You also need to take into account rerandomization into your analysis when making inference.
Rerandomization is equivalent to increasing our sample size.
Alternatives include
- Stratified randomization (Johansson and Schultzberg 2022)
- Matched randomization (Greevy et al. 2004; Kapelner and Krieger 2014)
- Minimization (Pocock and Simon 1975)

Rerandomization Criterion

Acceptable randomization is based on a function of covariate matrix $\mathbf{X}$ and vector of treatment assignments $\mathbf{W}$

$W_i = \begin{cases} 1 \text{ if treated} \\ 0 \text{ if control} \end{cases}$

Mahalanobis Distance, $M$ , can be used as criteria for acceptable balance

Let $M$ be the multivariate distance between groups means

$\begin{aligned} M &= (\bar{\mathbf{X}}_T - \bar{\mathbf{X}}_C)' cov(\bar{\mathbf{X}}_T - \bar{\mathbf{X}}_C)^{-1} (\bar{\mathbf{X}}_T - \bar{\mathbf{X}}_C) \\ &= (\frac{1}{n_T}+ \frac{1}{n_C})^{-1}(\bar{\mathbf{X}}_T - \bar{\mathbf{X}}_C)' cov(\mathbf{X})^{-1}(\bar{\mathbf{X}}_T - \bar{\mathbf{X}}_C) \end{aligned}$

With large sample size and “pure” randomization $M \sim \chi^2_k$ where $k$ is the number of covariates to be balanced

Then let $p_a$ be the probability of accepting a randomization. Choosing appropriate $p_a$ is a tradeoff between balance and time.

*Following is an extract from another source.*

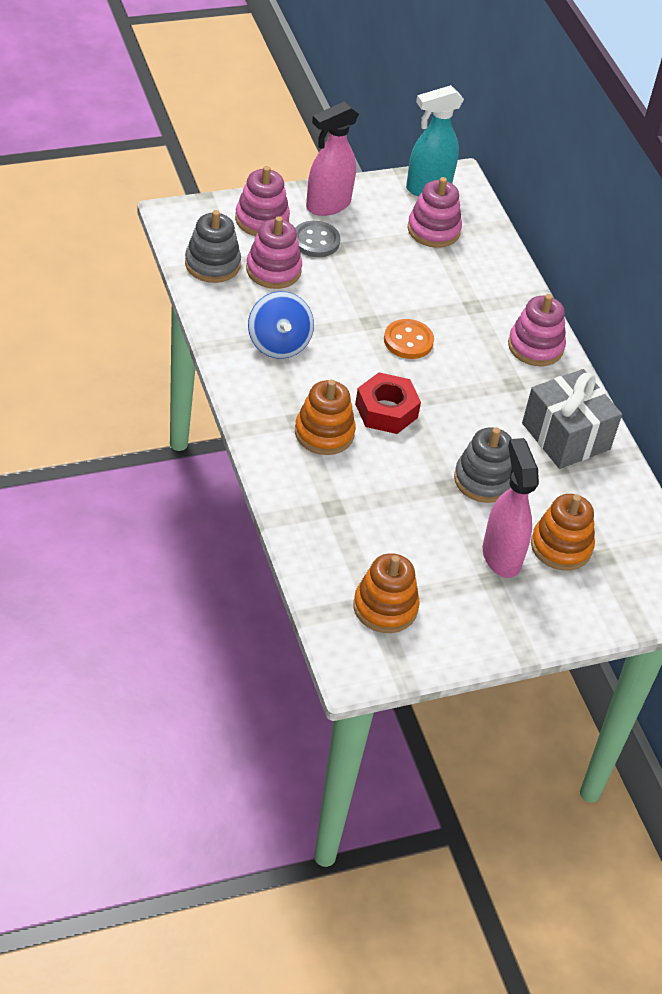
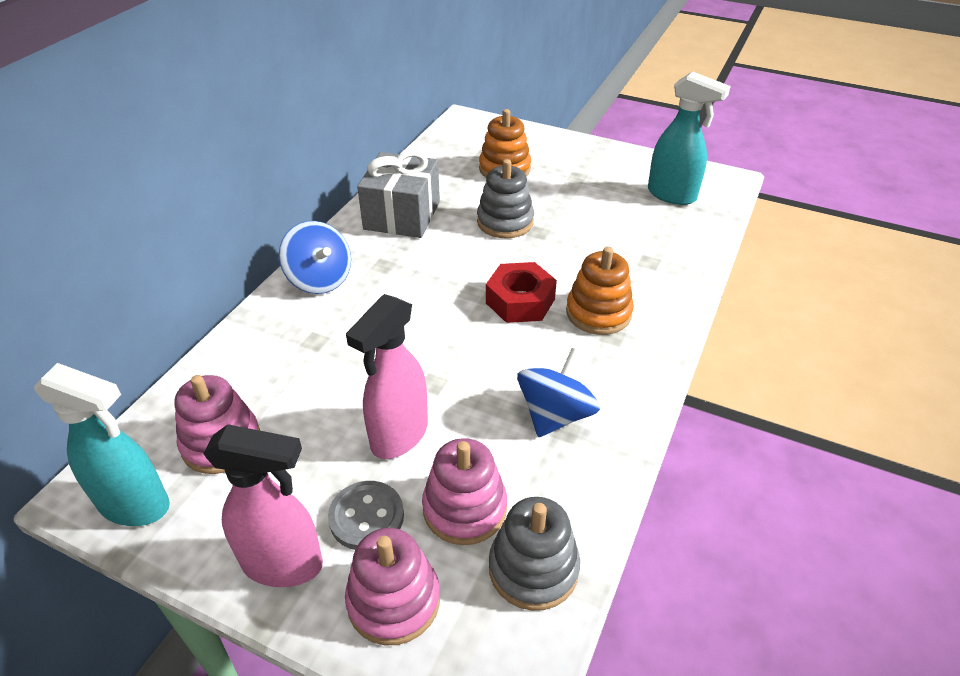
camera: 130 degrees left, 5 degrees down
(385, 607) = (672, 195): orange stacking toy -> turquoise spray bottle
(408, 341) = (421, 344): orange button -> none
(501, 556) = (553, 182): pink spray bottle -> pink spray bottle (399, 436)
(535, 346) = (319, 279): pink stacking toy -> blue spinning top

Then the rule of thumb is re-randomize when $M > a$

References

Greevy, Robert, Bo Lu, Jeffrey H Silber, and Paul Rosenbaum. 2004. “Optimal Multivariate Matching Before Randomization.” Biostatistics 5 (2): 263–75.

Johansson, Per, and Mårten Schultzberg. 2022. “Rerandomization: A Complement or Substitute for Stratification in Randomized Experiments?” Journal of Statistical Planning and Inference 218: 43–58.

Kapelner, Adam, and Abba Krieger. 2014. “Matching on-the-Fly: Sequential Allocation with Higher Power and Efficiency.” Biometrics 70 (2): 378–88.

Morgan, Kari Lock, and Donald B Rubin. 2012. “Rerandomization to Improve Covariate Balance in Experiments.”

Pocock, Stuart J, and Richard Simon. 1975. “Sequential Treatment Assignment with Balancing for Prognostic Factors in the Controlled Clinical Trial.” Biometrics, 103–15.